La porte de la fraude massive, de la manipulation des résultats dans les bureaux de vote volatiles et les abris provisoires ouvrent ainsi un boulevard aux contentieux avant et post électoraux. L’impasse du système démocratique ne fait l’ombre d’un doute au regard des difficultés réelles du gouvernement à organiser des élections libres, démocratiques et transparentes.
 
Pendant que l’impasse du processus électoral se met en place, la gouvernance économique traverse elle aussi un moment critique. Le clientélisme politique dicte sa loi. Ce sont les ministres de la République, les parlementaires candidats sortant et les directeurs généraux de sociétés publiques qui distribuent des masses d’argent pour acheter la conscience des électeurs et les responsables des partis de l’opposition. En pleine campagne électorale, les portes du Palais présidentiel sont ouvertes aux nouveaux souteneurs du Président de la République.
 
Une véritable campagne de guerre électorale à l’échelle de toutes les 14 régions du Sénégal, dans la diaspora est orchestrée d’une main de maître pour mener la campagne de la majorité, pour recruter des dissidents. Tout participe à prouver que le camp du Président de la République a les moyens politiques de modifier en profondeur les règles du jeu démocratique et les moyens financiers de son ambition.
 
Cette face du pouvoir craignant une raclée électorale dans les villes et leurs périphéries en rébellion contre le dictat du fait majoritaire, occulte difficilement une autre facette de la crise des mœurs de la République, des valeurs politiques et de l’éthique de la gouvernance politique démocratique. La gouvernance vertueuse tant promise est derrière la seconde alternance.
 
La préservation du pouvoir législatif a pris ainsi le dessus sur l’organisation d’une élection démocratique et les engagements de l’Etat de droit respectueux  de l’esprit des lois et règlements devant le peuple, le seul souverain. Le Référendum de 2016 avait déjà donné le ton de la gouvernance solitaire et exclusiviste. Le projet de Constitution est passé en urgence au Parlement. En dépit du rejet de la loi fondamentale par près de 40  pour cent des électeurs, la majorité crie sa victoire écrasante sur des franges importantes de la population.
 
L’impasse de la gouvernance politique et démocratique va probablement se poursuivre au cours des prochaines années nous séparant de la présidentielle de 2019. On imagine entre les lignes de toutes ces retouches de la loi électorale, du processus de l’organisation des élections quasi mené exclusivement par le Ministère de l’intérieur sourd à toute critique de l’opposition et de l’opinion publique, que le Sénégal va connaître des lendemains électoraux incertains.
 
Le second  mandat sera la prochaine bataille politique fatidique  de la majorité.
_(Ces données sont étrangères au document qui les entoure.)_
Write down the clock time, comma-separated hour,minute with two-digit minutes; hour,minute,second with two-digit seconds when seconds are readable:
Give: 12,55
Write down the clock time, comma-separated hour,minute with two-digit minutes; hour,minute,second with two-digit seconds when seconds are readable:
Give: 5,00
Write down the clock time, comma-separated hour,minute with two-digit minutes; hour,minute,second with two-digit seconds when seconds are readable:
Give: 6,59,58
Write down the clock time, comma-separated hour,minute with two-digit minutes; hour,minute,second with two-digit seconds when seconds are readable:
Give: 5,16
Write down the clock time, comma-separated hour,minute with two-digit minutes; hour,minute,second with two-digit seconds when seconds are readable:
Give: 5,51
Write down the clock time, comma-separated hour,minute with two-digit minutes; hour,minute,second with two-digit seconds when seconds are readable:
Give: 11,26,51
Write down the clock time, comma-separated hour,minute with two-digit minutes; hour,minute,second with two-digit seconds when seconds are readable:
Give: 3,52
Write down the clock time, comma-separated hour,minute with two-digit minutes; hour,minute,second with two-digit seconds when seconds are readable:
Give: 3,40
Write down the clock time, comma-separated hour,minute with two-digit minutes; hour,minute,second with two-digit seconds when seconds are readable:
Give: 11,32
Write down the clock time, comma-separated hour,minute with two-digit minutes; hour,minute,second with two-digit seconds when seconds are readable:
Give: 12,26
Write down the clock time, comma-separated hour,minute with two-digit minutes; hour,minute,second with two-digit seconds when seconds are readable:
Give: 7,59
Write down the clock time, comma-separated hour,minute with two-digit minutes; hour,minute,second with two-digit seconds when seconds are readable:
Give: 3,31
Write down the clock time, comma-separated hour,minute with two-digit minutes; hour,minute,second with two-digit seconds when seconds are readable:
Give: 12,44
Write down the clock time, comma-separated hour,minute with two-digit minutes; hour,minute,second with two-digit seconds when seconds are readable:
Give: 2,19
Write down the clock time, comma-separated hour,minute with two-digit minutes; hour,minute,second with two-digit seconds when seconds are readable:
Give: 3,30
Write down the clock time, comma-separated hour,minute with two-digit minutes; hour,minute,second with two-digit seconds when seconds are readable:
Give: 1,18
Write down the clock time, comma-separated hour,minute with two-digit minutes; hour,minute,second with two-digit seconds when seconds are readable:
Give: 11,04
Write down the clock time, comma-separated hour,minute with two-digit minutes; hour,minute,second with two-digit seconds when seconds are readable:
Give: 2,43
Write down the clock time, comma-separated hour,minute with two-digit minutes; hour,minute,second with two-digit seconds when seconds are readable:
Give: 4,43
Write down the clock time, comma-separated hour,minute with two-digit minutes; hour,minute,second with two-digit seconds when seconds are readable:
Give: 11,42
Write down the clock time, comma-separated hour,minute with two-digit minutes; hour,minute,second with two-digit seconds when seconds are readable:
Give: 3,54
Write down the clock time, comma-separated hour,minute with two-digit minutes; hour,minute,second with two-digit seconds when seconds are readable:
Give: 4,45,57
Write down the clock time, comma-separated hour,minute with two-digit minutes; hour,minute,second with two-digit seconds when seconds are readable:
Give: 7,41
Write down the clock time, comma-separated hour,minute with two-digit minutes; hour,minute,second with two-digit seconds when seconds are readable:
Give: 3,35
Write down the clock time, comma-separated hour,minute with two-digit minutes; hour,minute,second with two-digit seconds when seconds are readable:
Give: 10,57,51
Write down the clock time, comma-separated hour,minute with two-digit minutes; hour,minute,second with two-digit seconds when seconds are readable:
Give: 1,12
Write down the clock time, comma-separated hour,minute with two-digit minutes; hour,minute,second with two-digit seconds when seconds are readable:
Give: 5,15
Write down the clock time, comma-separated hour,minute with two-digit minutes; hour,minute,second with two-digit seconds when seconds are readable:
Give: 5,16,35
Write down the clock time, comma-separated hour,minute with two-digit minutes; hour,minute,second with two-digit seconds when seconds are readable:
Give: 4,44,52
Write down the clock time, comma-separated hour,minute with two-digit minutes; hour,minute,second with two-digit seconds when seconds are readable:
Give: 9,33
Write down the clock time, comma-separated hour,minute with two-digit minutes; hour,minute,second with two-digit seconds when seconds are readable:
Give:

C’est la mère des batailles. De ce côté, l’opposition est avertie. Quand le pouvoir met autant d’énergie pour faire passer des décisions et des mesures défiant toute logique démocratique et le bon sens dans la gouvernance de l’intérêt général, il ne renoncera pas à l’usage de tous les moyens imaginables pour reconduire le Président candidat à sa propre succession. Les signes avant coureurs se multiplient sur tous les fronts : menaces sur les libertés publiques, sur la presse, désinformations, manœuvres politiciennes pour modifier les règles du jeu ou pour acheter des consciences.
 
Ce système a produit les régimes socialistes, les régimes libéraux et républicains. Il est probablement la source majeure de la crise du jeu démocratique sénégalais et de son modèle fortement présidentialiste. C’est à l’élite politique et économique de jouer son rôle. C’est à elle de prendre en charge la réflexion sur la crise du système, ses institutions, les valeurs et la culture du clientélisme.
 
L’alternative à ce modèle pourri de l’intérieur par les forces politiques et sociales qui n’ont aucun intérêt stratégique à une rupture qualitative est possible. Elle  dépendra des capacités de l’élite intellectuelle à diagnostiquer ce mal profond de la société politique et la gouvernance du Sénégal et à lire dans la sérénité, sans passions inutiles, le chaos de l’Etat qui se dessine progressivement à l’horizon du Sénégal, de l’Afrique et du monde globalisé.